→ Fragmento seleccionado
§ §

No llevo un día en
esta tierra de montañas y bosques y ya noto cómo me cura. Casi diría que lo
noté en cuanto, ayer, tomé el desvío que iniciaba el ascenso al puerto. El
coche subía y a cada avance a mi alma se le iba cayendo su material más pesado.
El aire fresco de las cumbres me arrancaba piel muerta, que rodaba por las
laderas como esas grandes piedras que las siembran. Hubo un momento en que me
olvidé de mí para sumirme en la sosegada fascinación de alturas y de nubes, un
aire ligero y misterioso que me restituía la inocencia. Mi alma abotargada se
mece en el silencio y se ensancha en las perspectivas. Mis ojos cansados se
tienden en los prados verdes. Respiro y parece que el mundo es liviano y la
existencia nueva y habitable.

§ §

[Un bloque de datos]
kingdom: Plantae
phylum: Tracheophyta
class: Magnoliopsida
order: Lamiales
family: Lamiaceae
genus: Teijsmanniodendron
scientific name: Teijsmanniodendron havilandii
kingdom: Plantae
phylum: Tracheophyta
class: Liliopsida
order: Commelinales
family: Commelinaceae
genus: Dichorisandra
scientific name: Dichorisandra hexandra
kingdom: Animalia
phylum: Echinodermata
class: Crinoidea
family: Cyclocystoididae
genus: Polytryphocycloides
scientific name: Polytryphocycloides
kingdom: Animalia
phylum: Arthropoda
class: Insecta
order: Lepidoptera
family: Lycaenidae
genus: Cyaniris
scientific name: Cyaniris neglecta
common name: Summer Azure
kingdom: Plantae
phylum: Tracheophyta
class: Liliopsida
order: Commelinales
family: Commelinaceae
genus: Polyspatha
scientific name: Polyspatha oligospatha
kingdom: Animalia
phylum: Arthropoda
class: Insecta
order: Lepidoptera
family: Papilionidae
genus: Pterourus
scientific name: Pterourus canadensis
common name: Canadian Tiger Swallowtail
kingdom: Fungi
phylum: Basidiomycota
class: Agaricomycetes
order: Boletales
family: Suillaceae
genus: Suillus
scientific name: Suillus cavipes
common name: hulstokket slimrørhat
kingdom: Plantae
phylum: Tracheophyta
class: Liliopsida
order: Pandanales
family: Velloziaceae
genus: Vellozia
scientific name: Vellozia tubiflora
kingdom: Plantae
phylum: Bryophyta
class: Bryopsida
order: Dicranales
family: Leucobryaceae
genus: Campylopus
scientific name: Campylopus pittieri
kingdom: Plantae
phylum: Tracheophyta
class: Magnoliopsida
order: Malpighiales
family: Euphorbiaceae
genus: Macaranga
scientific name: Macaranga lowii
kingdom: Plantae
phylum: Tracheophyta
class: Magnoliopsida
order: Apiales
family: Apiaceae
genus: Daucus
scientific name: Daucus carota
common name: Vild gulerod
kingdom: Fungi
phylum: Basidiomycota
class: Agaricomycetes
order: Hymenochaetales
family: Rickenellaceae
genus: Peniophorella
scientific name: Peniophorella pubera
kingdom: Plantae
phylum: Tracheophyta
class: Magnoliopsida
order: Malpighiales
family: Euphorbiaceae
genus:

§ §

→ Consignas
• a. Transcribe literalmente el pasaje del fragmento que va de "No llevo un" a "nueva y habitable.".
• b. Según el fragmento, ¿qué desvío tomó ayer quien narra?
Para resolver, apóyate únicamente en el fragmento.

→ Respuestas
• a.
No llevo un día en
esta tierra de montañas y bosques y ya noto cómo me cura. Casi diría que lo
noté en cuanto, ayer, tomé el desvío que iniciaba el ascenso al puerto. El
coche subía y a cada avance a mi alma se le iba cayendo su material más pesado.
El aire fresco de las cumbres me arrancaba piel muerta, que rodaba por las
laderas como esas grandes piedras que las siembran. Hubo un momento en que me
olvidé de mí para sumirme en la sosegada fascinación de alturas y de nubes, un
aire ligero y misterioso que me restituía la inocencia. Mi alma abotargada se
mece en el silencio y se ensancha en las perspectivas. Mis ojos cansados se
tienden en los prados verdes. Respiro y parece que el mundo es liviano y la
existencia nueva y habitable.

• b. El desvío que iniciaba el ascenso al puerto.